Jarbhou et al. (2008) described a girl with Cenani-Lenz syndactyly who had facial dysmorphism consisting of prominent forehead, deep-set eyes, low-set ears, retrognathia, high-arched narrow palate, short-beaked nose, and high nasal bridge. Abdominal ultrasound showed that the right kidney was hypoplastic and ectopic. Additional, previously unreported, features in this patient included congenital hypothyroidism, laryngomalacia, and congenital dislocation of the hips. Jarbhou et al. (2008) proposed that Cenani-Lenz syndactyly be reclassified as a syndromic form of syndactyly.

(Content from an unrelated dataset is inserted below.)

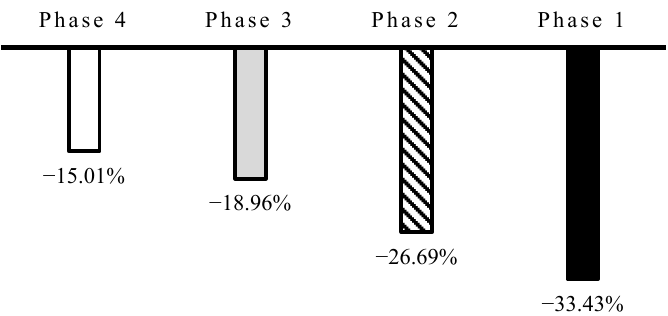
Figure 4. Average Maximum Drawdown by Portfolios over Sample Period.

Li et al. (2010) examined affected individuals from 14 families with Cenani-Lenz syndactyly syndrome (CLSS), 6 of which had been previously reported (Elcioglu et al., 1997; Seven et al., 2000; Bacchelli et al., 2001; Temtamy et al., 2003; Percin and Percin, 2003; and Jarbhou et al., 2008). There was mild facial dysmorphism in the majority of CLS cases, with prominent forehead, hypertelorism, downslanting palpebral fissures, and micrognathia. Typical limb malformations included total to partial syndactyly of hands and feet, as well as distal bone malformations affecting the radius and ulna in addition to the metacarpal and phalangeal bones. Li et al. (2010) noted that kidney anomalies, including renal agenesis and hypoplasia, were present in more than 50% of families.

Mapping

Li et al. (2010) performed homozygosity mapping in 6 consanguineous families with Cenani-Lenz syndactyly syndrome, including the families previously reported by Elcioglu et al. (1997), Seven et al. (2000), Bacchelli et al. (2001), Temtamy et al. (2003), and Percin and Percin (2003), and obtained a combined parametric lod score of 7.46 at a 19.7-Mb region between SNPs rs1346671 and rs490192 on chromosome 11p11.2-q13.1. Li et al. (2010) considered the LRP4 gene to be a highly relevant positional and functional candidate gene.

Molecular Genetics

In 14 unrelated consanguineous families with Cenani-Lenz syndactyly syndrome, Li et al. (2010) sequenced the candidate gene LRP4 and identified homozygous and compound heterozygous missense and splice site mutations (see, e.g., 604270.0001-604270.0008) that segregated with disease in 12 of the families, including the families previously reported by Elcioglu et al. (1997), Seven et al. (2000), Bacchelli et al. (2001), Temtamy et al. (2003), Percin and Percin (2003), and Jarbhou et al. (2008). The fact that LRP4 mutations were not found in 2 CLSS families suggested further locus heterogeneity.

For discussion of a possible role of variation in the APC gene in Cenani-Lenz syndrome, see 611731.0052.